■ **Exercise prompt**
Copy out the records below verbatim, from their first line through the line containing "0.002555, 0.272417, 0.325348]]", with both of those lines included.

(Stored data)
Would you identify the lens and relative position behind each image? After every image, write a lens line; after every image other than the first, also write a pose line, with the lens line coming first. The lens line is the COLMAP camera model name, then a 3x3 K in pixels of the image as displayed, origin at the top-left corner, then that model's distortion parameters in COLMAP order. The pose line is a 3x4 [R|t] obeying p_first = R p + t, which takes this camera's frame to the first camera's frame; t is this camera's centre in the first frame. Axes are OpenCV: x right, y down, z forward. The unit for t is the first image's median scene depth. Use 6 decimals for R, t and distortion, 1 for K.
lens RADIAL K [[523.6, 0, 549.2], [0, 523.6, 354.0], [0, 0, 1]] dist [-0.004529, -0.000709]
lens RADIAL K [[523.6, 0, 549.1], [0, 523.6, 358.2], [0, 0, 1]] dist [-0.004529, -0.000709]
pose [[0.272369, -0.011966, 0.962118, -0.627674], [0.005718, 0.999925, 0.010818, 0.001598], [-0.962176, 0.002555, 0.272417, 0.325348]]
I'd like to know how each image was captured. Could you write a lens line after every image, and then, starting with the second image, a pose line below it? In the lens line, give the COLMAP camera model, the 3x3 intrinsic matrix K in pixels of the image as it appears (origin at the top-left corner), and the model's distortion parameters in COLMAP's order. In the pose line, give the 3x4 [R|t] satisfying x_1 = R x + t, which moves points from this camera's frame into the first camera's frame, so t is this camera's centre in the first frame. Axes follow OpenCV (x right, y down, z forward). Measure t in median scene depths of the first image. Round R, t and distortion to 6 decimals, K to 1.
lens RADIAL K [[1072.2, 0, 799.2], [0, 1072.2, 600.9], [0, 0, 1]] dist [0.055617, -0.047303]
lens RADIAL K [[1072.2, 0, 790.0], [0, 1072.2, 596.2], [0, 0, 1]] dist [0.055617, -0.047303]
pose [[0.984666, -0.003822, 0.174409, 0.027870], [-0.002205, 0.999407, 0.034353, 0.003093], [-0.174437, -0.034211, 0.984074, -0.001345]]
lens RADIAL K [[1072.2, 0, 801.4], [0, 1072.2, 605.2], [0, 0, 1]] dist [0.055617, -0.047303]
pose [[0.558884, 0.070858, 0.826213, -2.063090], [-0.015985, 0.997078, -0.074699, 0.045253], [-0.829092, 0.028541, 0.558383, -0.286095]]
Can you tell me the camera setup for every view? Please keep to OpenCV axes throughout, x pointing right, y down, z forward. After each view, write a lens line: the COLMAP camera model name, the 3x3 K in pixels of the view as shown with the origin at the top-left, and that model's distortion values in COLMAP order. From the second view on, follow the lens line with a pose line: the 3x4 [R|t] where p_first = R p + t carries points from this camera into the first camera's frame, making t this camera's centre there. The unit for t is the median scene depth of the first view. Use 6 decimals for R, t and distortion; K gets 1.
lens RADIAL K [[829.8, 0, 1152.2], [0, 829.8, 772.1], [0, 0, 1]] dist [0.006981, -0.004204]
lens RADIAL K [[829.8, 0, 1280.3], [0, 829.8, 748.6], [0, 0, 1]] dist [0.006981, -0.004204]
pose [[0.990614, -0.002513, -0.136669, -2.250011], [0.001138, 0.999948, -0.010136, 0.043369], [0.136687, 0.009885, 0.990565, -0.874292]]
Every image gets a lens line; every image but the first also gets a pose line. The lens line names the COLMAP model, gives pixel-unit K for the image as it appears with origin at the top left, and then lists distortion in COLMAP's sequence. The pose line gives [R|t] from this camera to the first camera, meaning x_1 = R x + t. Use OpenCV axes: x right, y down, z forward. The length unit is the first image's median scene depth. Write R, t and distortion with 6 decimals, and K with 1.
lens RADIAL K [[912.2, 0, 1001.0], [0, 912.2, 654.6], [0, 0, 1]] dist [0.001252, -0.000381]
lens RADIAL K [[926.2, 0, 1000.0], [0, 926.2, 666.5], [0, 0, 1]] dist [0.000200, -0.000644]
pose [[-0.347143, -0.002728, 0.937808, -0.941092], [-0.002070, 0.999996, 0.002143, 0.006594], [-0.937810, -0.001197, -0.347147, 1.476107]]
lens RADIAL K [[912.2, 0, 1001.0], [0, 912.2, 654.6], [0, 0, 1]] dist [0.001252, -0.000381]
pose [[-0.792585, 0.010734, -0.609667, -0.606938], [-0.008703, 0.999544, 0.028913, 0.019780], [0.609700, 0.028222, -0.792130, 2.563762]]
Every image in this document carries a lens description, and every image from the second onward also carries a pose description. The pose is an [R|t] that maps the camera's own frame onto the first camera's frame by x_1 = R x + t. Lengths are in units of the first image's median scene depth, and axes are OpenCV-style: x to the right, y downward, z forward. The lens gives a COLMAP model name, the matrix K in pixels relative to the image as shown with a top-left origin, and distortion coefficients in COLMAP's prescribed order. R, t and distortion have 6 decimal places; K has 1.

■ **The completed task**
Would you identify the lens and relative position behind each image? After every image, write a lens line; after every image other than the first, also write a pose line, with the lens line coming first. The lens line is the COLMAP camera model name, then a 3x3 K in pixels of the image as displayed, origin at the top-left corner, then that model's distortion parameters in COLMAP order. The pose line is a 3x4 [R|t] obeying p_first = R p + t, which takes this camera's frame to the first camera's frame; t is this camera's centre in the first frame. Axes are OpenCV: x right, y down, z forward. The unit for t is the first image's median scene depth. Use 6 decimals for R, t and distortion, 1 for K.
lens RADIAL K [[523.6, 0, 549.2], [0, 523.6, 354.0], [0, 0, 1]] dist [-0.004529, -0.000709]
lens RADIAL K [[523.6, 0, 549.1], [0, 523.6, 358.2], [0, 0, 1]] dist [-0.004529, -0.000709]
pose [[0.272369, -0.011966, 0.962118, -0.627674], [0.005718, 0.999925, 0.010818, 0.001598], [-0.962176, 0.002555, 0.272417, 0.325348]]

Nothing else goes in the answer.